Was ist denn für Sie ein «Haifischbecken»?
In diesem Umfeld gibt es schnell Kritik, oft werden Dinge nicht differenziert, sondern schwarz-weiss betrachtet, obwohl nicht bekannt ist, welche Vorgaben ich einem Spieler mache. Und der Druck ist gross. Damit muss man umgehen können und sich dessen bewusst sein, bevor man einen Job annimmt.
Können Sie damit umgehen?
Ja, ich habe mich nicht blauäugig in diese Aufgabe gestürzt. Das Geschäft verfolge ich seit 20, 25 Jahren als Spieler und als Trainer. Und ich habe immer wieder für das Fernsehen gearbeitet und weiss deswegen, dass vieles oftmals nicht sehr tiefgründig analysiert wird.
Sie haben immer wieder gesagt, dass Sie keine Medien konsumieren. Ist das ein Schutzmechanismus?
Absolut. Das ist der Hauptgrund. Ich will mich schützen vor Dingen, von denen ich weiss, dass sie mich belasten würden.

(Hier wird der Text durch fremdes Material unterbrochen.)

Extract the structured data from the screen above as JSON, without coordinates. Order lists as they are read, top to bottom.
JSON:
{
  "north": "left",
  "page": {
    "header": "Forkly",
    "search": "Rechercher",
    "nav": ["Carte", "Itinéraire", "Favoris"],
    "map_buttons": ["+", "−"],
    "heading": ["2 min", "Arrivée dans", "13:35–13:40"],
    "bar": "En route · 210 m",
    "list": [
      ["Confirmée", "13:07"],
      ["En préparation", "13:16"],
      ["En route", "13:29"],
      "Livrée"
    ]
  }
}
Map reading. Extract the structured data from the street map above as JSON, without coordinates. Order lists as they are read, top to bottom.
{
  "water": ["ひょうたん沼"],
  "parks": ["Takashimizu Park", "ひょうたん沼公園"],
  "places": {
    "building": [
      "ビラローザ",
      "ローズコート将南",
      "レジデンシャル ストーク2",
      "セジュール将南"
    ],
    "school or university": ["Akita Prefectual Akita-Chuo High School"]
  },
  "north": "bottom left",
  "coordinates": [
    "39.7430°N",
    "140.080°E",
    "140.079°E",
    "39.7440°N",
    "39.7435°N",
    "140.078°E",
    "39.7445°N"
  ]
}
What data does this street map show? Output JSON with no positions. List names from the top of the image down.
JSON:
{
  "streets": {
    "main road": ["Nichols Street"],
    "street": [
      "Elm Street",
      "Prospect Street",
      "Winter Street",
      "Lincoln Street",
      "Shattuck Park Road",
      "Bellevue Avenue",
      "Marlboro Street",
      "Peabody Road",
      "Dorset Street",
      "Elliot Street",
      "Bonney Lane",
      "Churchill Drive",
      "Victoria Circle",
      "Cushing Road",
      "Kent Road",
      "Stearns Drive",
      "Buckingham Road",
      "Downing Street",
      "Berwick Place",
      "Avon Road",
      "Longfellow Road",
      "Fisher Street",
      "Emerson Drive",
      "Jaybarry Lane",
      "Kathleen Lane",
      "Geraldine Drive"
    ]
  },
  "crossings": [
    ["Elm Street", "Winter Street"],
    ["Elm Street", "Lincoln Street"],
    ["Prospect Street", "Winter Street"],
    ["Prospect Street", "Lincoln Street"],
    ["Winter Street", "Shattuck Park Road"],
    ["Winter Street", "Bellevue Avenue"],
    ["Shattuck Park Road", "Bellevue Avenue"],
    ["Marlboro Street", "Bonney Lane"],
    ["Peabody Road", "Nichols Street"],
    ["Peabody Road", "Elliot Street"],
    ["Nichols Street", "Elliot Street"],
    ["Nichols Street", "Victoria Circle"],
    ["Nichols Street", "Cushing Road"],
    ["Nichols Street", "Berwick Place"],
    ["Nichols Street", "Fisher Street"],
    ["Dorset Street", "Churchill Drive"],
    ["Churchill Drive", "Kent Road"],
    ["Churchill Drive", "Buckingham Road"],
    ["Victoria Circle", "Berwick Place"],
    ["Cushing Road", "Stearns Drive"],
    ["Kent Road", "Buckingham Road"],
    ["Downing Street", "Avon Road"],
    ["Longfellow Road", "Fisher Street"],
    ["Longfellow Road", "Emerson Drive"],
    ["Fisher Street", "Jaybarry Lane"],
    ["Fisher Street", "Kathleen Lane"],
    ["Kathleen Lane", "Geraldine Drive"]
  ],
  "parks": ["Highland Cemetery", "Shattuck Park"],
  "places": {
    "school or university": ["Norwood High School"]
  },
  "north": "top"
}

Oder nerven. Weil ich weiss, dass Sachen geschrieben werden, die nicht der Wahrheit entsprechen und aus dem Zusammenhang gerissen werden. Diese Erfahrung habe ich als Spieler schon gemacht. Und deswegen lese ich nichts – oder fast nichts.
Haben Sie schlaflose Nächte?
Das gibt es. Aber das erlebt jeder Trainer.
Und wo finden Sie die kleinen Fluchten aus dem täglichen Wahnsinn?
Im Kreise meiner Familie, meiner Freunde und meiner Lebenspartnerin, die hier ist. Wenn ich nach Hause komme, rede ich nicht die ganze Zeit über Fussball oder schaue ihn im TV. Diese Auszeiten nehme ich mir. Sport ist ein anderer Ausgleich, ich gehe gerne Joggen, 30, 40 Minuten der Birs entlang. So lange es der Körper zulässt.